Воронцов нежно поглаживает меня по спине, успокаивая. Но я чувствую как он сам дрожит, чувствую как он переживает говоря все это.
– Когда ты пришла и сказала, что беременна, я не поверил. Вернее, не захотел ломать свои многолетние убеждения, не захотел переворачивать собственную голову. Проще было навесить на тебя миллион ярлыков: измена, подстава, ложь; чем поверить в свалившееся счастье. Тем утром я понял, что драк, хотел поговорить с тобой, хотел извиниться. Но ты сбежала.
– Я не смогла бы ещё раз услышать, что ты мне не веришь. Это окончательно размазало бы меня по асфальту. Меня и маленькую кроху, которая зародилась во мне. А я не могла допустить этого. Не могла, понимаешь?
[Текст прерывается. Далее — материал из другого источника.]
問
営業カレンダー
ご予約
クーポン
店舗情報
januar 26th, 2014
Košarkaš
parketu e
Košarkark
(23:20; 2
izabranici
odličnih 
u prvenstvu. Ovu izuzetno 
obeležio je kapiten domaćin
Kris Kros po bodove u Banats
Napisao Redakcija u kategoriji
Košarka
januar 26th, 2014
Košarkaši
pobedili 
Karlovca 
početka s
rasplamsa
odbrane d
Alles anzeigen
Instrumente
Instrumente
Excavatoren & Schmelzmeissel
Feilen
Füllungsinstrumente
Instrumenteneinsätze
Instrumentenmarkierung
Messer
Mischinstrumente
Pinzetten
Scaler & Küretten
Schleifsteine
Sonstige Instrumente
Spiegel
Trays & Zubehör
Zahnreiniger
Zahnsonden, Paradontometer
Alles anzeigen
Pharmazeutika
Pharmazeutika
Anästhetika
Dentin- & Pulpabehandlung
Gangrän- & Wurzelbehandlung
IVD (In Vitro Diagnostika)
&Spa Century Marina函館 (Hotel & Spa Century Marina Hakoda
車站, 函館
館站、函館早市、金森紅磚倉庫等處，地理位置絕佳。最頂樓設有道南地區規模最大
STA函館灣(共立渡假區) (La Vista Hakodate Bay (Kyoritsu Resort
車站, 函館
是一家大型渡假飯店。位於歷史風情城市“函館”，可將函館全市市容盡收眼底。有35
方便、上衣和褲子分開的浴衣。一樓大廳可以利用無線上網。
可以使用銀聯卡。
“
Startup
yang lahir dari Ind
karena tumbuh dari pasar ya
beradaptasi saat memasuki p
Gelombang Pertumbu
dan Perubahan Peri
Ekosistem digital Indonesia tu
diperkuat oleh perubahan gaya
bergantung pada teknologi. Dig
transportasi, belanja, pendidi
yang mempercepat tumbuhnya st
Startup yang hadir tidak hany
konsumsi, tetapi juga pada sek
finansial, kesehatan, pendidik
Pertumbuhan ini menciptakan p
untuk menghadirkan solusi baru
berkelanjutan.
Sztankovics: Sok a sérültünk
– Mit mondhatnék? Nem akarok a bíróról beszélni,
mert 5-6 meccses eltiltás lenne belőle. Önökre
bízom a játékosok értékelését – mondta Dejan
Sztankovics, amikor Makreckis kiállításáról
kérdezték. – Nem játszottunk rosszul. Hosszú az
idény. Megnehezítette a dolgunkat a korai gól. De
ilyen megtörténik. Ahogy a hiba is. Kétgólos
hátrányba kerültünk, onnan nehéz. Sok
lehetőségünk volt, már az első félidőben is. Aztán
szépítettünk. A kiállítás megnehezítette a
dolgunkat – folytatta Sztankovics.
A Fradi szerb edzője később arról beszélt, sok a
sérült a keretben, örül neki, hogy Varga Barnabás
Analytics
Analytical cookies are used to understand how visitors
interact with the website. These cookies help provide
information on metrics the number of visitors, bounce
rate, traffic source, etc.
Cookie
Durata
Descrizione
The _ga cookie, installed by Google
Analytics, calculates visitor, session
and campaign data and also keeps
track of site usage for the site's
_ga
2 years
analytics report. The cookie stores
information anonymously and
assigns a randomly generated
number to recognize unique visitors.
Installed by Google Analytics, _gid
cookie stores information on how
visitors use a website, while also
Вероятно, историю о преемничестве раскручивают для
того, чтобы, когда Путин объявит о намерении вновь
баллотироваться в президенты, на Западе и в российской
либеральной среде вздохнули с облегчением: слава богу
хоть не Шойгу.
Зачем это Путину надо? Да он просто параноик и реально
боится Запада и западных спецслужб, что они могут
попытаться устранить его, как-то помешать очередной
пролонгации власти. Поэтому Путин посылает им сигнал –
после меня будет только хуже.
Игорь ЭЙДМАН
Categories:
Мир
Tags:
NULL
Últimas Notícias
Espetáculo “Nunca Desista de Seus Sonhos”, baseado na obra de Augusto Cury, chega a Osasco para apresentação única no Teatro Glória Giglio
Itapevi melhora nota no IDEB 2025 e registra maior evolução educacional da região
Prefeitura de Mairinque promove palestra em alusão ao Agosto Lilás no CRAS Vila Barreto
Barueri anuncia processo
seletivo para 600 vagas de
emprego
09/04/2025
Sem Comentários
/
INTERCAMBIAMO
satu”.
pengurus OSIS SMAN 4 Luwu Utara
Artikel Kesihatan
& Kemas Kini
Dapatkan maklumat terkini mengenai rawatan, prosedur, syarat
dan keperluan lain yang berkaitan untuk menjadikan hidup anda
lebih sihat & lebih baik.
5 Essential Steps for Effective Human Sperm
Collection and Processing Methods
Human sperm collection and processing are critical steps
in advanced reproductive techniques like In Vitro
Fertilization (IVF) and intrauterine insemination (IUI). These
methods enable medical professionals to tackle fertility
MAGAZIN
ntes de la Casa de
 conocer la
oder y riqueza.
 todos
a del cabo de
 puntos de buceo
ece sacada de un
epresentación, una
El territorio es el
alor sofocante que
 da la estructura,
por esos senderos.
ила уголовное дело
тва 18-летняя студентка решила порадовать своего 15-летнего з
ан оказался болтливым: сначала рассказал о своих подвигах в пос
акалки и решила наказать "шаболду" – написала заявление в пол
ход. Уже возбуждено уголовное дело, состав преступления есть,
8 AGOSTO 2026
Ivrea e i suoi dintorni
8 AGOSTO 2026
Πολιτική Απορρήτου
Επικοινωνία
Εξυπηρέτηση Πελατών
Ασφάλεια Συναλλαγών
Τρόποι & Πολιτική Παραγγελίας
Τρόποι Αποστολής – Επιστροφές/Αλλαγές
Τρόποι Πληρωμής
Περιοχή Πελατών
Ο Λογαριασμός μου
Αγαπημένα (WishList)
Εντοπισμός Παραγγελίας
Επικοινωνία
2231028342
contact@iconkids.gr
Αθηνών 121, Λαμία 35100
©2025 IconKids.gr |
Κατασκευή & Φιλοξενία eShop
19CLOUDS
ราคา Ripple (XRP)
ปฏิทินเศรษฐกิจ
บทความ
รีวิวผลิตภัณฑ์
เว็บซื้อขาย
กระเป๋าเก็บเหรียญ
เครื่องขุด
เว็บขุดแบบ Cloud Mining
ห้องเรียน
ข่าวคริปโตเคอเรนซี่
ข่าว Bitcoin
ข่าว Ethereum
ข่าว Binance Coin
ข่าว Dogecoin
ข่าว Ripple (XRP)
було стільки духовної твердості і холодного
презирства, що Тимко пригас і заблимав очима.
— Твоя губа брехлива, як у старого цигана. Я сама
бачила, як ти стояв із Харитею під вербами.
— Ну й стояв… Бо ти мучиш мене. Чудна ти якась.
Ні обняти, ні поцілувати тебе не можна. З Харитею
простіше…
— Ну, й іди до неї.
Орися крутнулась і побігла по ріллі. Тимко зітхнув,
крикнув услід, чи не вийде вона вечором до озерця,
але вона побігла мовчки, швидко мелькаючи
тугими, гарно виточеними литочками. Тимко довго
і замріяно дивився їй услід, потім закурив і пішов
– Прости меня, Вера, прости, если сможешь. Дай мне шанс. Один единственный. Я сделаю все, что скажешь. Просто позволь мне быть рядом. Разреши любить тебя, любить вас. Ты не пожалеешь, Вер. Я клянусь тебе.
– Не знаю. Вряд ли я смогу.
– Не сможешь? – Костя отклоняется назад. Смотрит на меня нахмурив брови. Выглядит сосредоточенным и через чур серьезным. Таким, как я его помню.
Но вот глаза у Воронцова уже совершенно другие. В них плещется теплота, в них присутствует нежность.
Мелкие морщины у внешних уголков мужских глаз стали глубже. В этих неглубоких бороздках будто пролегла горечь сожаления о потерянном времени.
Не знаю как объяснить Косте, что я чувствую, о чем думаю, за что переживаю в данный момент
Мои сердце и разум, в эту саму, минуту, боятся друг с другом. С каждым раундом этой битвы меня кидает из крайности в крайность.
Помня до сих пор, как было больно той ночью в больнице, как было страшно от мысли, что вот-вот потеряю ребенка, все мое нутро жаждет поставить жирную точку в отношениях с Костей. Чтоб больше никогда, ни за что на свете не испытать этих выжигающих чувств вновь.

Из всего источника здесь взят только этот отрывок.